Photos show girls at Mofou-sud using a skipping rope made from rags tied together. It didn’t seem to spoil the fun.

 

Play:

We are heading for the lake at Maga this weekend for possibly our last visit there before coming home. This time we don’t plan to go and see the hippos though – we have had enough excitement doing that! We plan to laze by the pool (if there is any water in it) and read books.
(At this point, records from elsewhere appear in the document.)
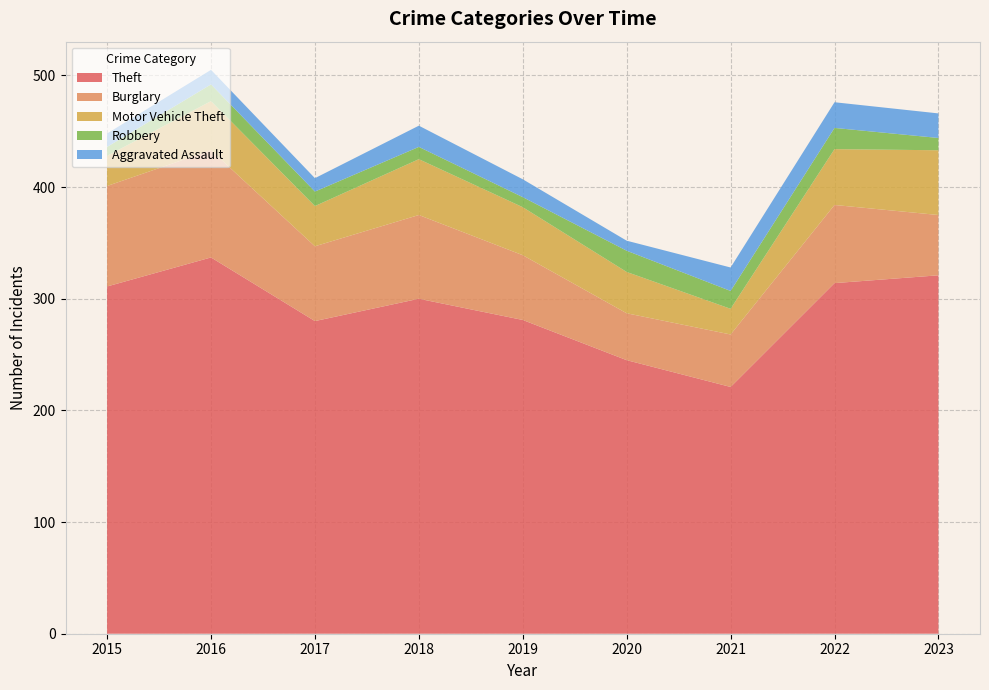

Reading left to right, extract all data points from this chart.

Theft: 2015=311	2016=337	2017=280	2018=300	2019=281	2020=245	2021=221	2022=314	2023=321
Burglary: 2015=90	2016=96	2017=67	2018=75	2019=58	2020=42	2021=47	2022=70	2023=54
Motor Vehicle Theft: 2015=27	2016=44	2017=36	2018=50	2019=43	2020=37	2021=23	2022=50	2023=58
Robbery: 2015=8	2016=15	2017=13	2018=11	2019=9	2020=19	2021=16	2022=19	2023=11
Aggravated Assault: 2015=12	2016=13	2017=12	2018=19	2019=16	2020=9	2021=21	2022=23	2023=22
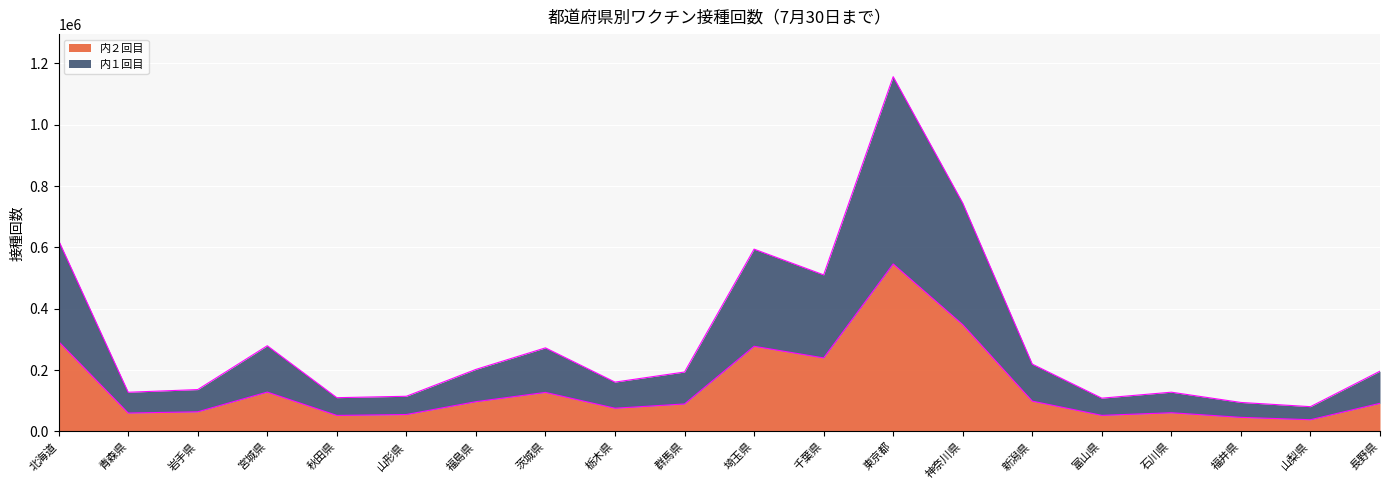

Reading left to right, list all the values displayed in this chart.

境界線（２回目）: 292889	59963	63902	128246	52185	55047	96909	127183	75566	89498	277556	239619	545945	348055	98712	52314	60847	45831	38081	91606
境界線（１回目）: 622010	127635	136340	279258	109968	114558	202123	272373	160736	193603	594185	510380	1156429	744461	219377	108367	127843	94396	80670	196409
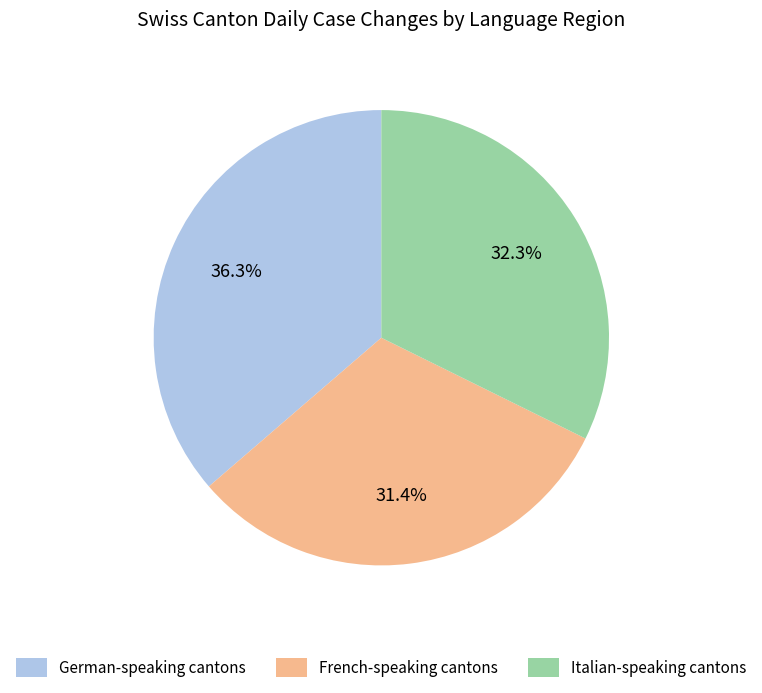

Count the number of slices in the pie.

3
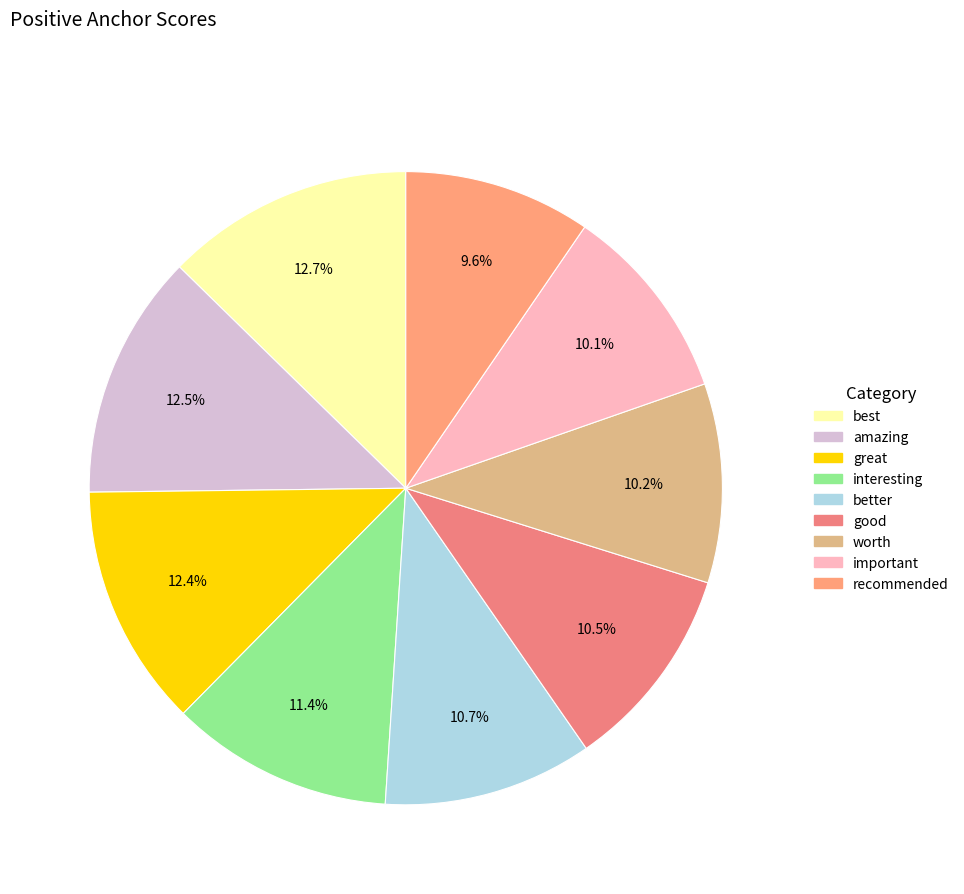

To the nearest percent, what is the difference between the important and better slice percentages?

1%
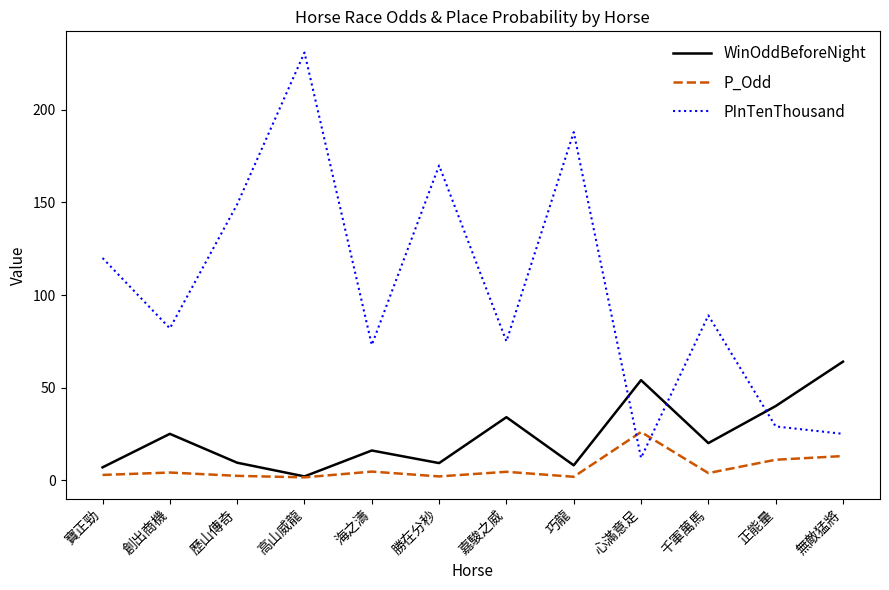

What is the difference between the highest and lowest values at 千軍萬馬?

85.2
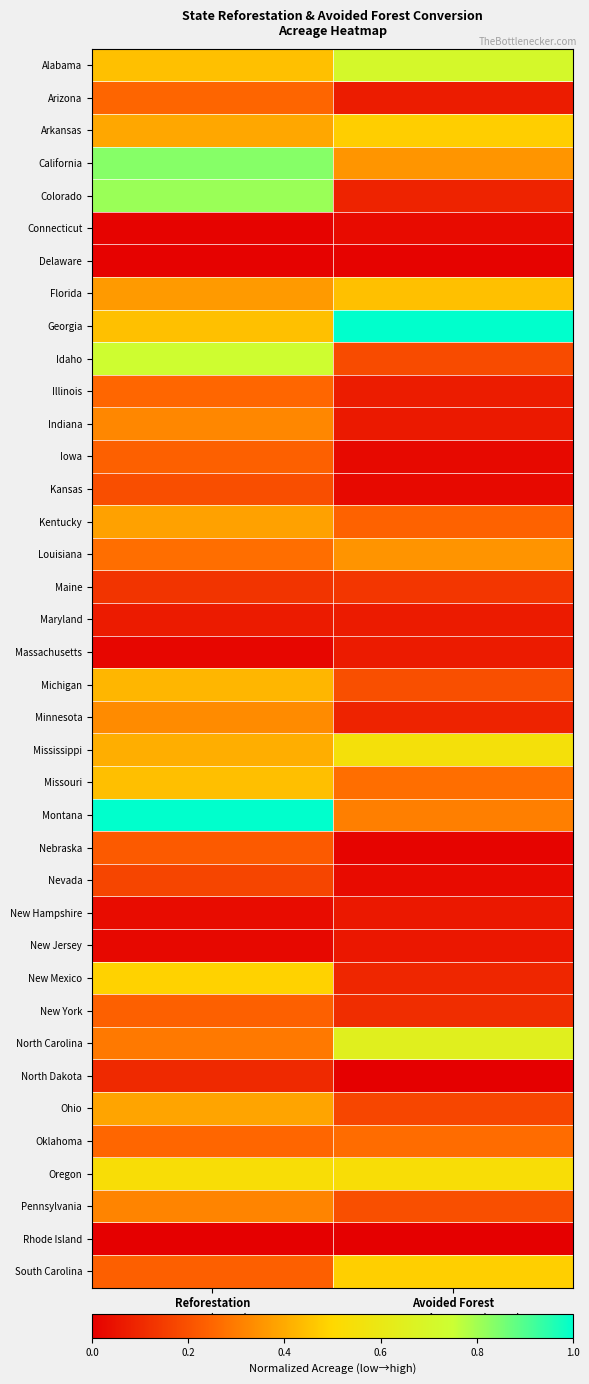

Between Reforestation
Acres (0-100) and Avoided Forest
Conversion Acres (0-100), which is larger?

Avoided Forest
Conversion Acres (0-100)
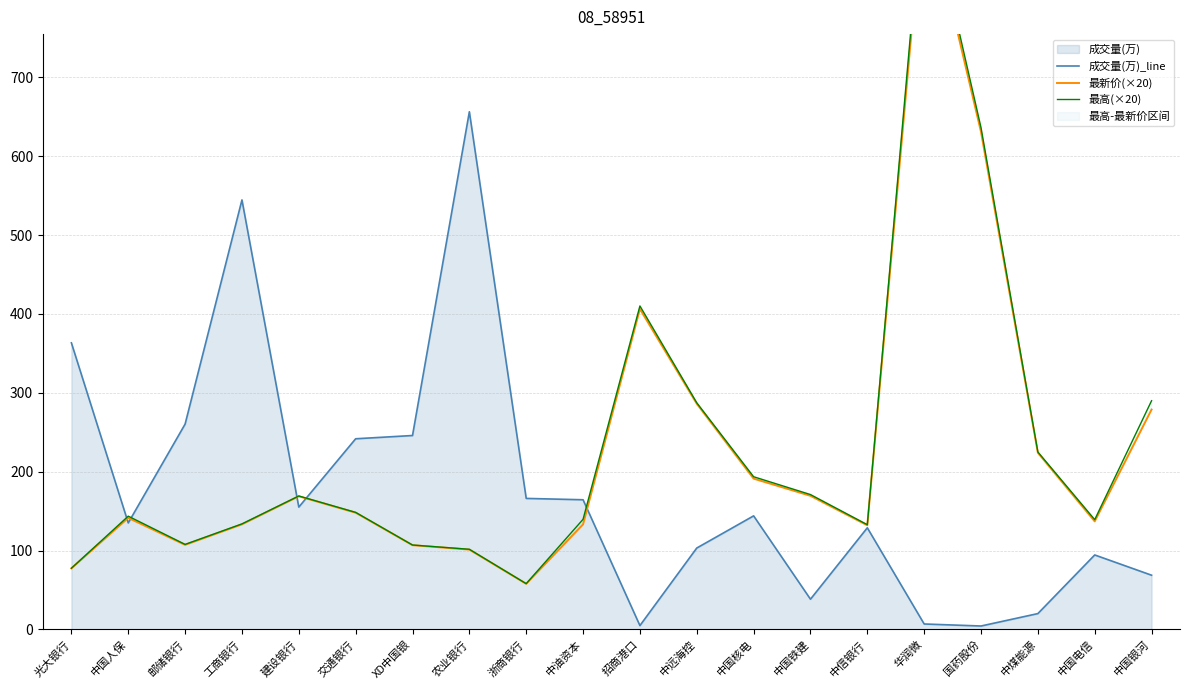

Rank the series at 交通银行 from highest to lowest value.

成交量(万)_line, 最高(×20), 最新价(×20)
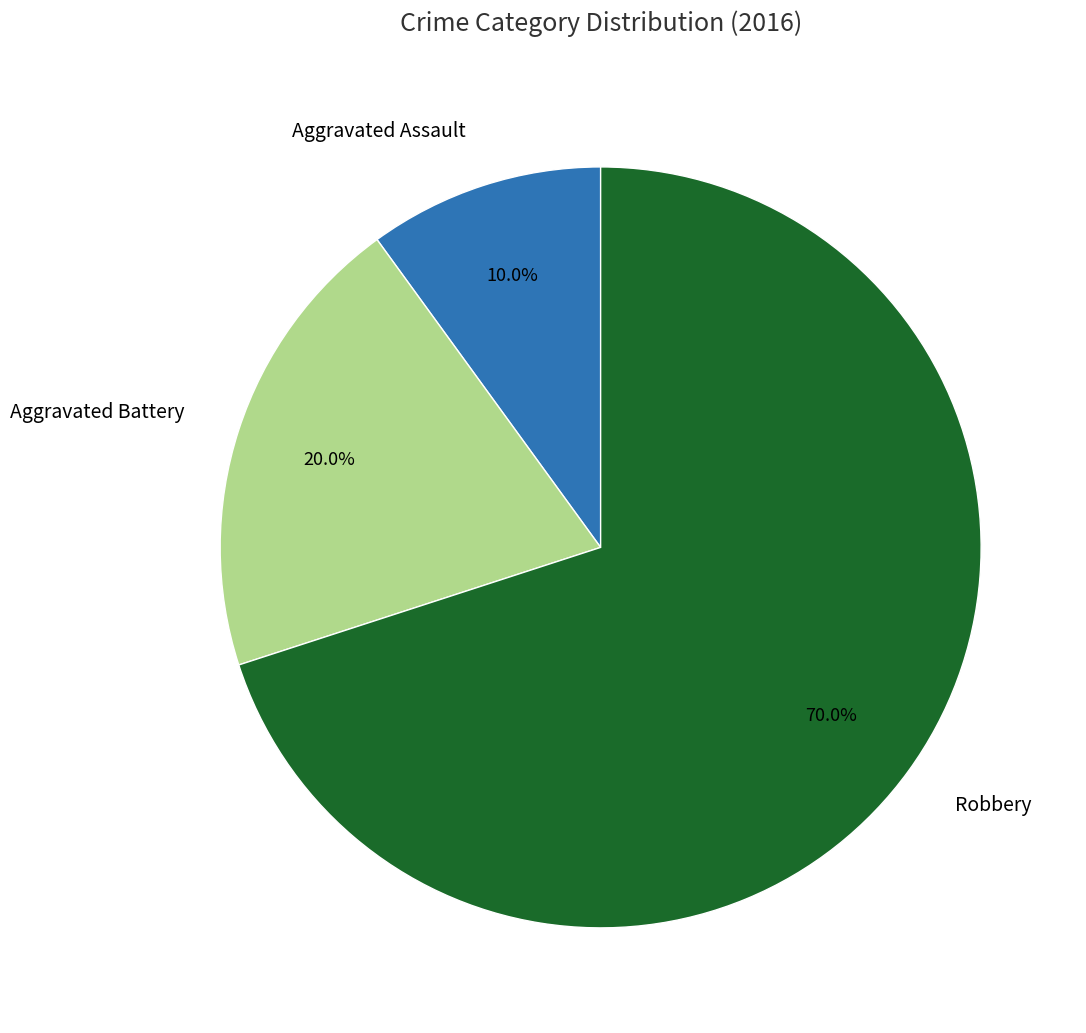

What is the largest slice in the pie chart?

Robbery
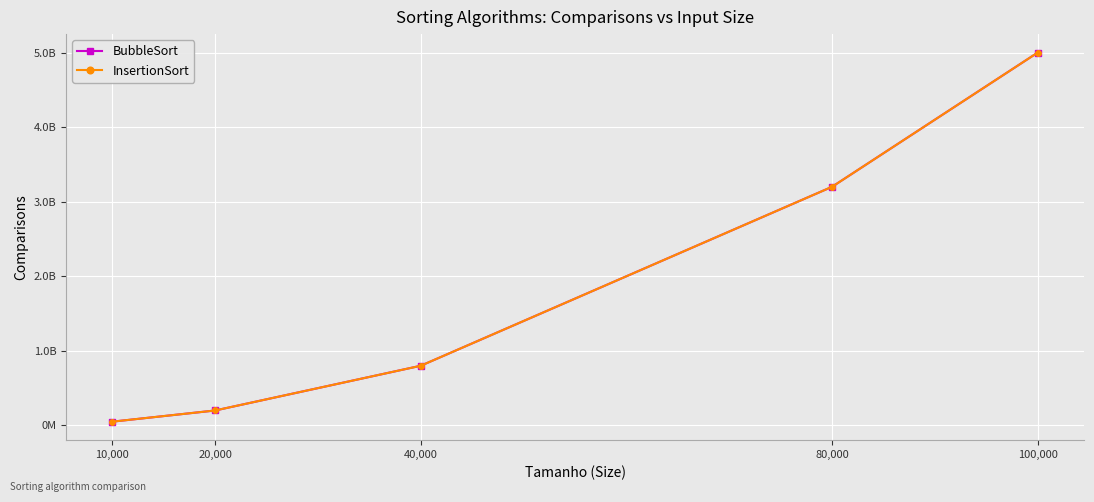

At how many categories does at least one series exceed 1254592775?

2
Thoughts of work are banned!

 

Photo attached of local transport system en route for Maga!

 

Hamish

 

Seems like the staff in the hospital are getting used to the new shorn look – I’m no longer getting double takes from them when I appear for work!  Most of them have been too polite to pass comment, but some have said it makes me look younger!  In case I felt flattered, my sister says the new look reminds her of our grandfather!

 

Another catastrophic head injury this week.  This time a five year old boy who’d climbed a tree to pick some mangoes.  He fell from a considerable height landing on his head.  When he arrived at the hospital he was deeply unconscious and barely breathing.  He had a major fracture of his skull on the right side and a mixture of blood and cerebro-spinal fluid from his nose suggested a second fracture at the base of the skull.  I felt there was no chance for survival and said so to the father.  All we could offer would be intravenous fluids, antibiotics and observation.  The father chose to take him home to die and I had to agree this was the right decision.  Later, I learned from Anne that the boy was a pupil at Boudoum, one of the schools she’s working with.  She was there when the boy was brought back, but the first reaction of the villagers had been that he must be OK since he’d been sent home by the hospital.  He did die shortly after.  A very depressing event, but I think it unlikely that a child with this severity of head injury would have survived even with all the sophistication of medicine in the developed world.

 

We have two final year medical students from Holland who’ve arrived to spend an “elective” with us in Zidim.  Takes me back to the days in the practice; it’s always refreshing to have young students who are keen to learn.  The down side is I’m not sure I can adequately respond to all their challenging questions!

 

This week I have received a major boost to morale; the Rotary Club of St Andrews has given me a huge donation.  £800 of this goes to our pastor to fund a scheme he has been involved in to teach village women to produce impregnated mosquito nets.  The use of these nets is the one thing which has been shown to reduce the death rate from malaria in young children – by up to 50%.  The rest of the money gives a big kick start to my project to raise money to buy a full blood analyser for the hospital.  That is also the reason for the new hair style – done in the hope that some folk will take pity on me and offer sponsorship!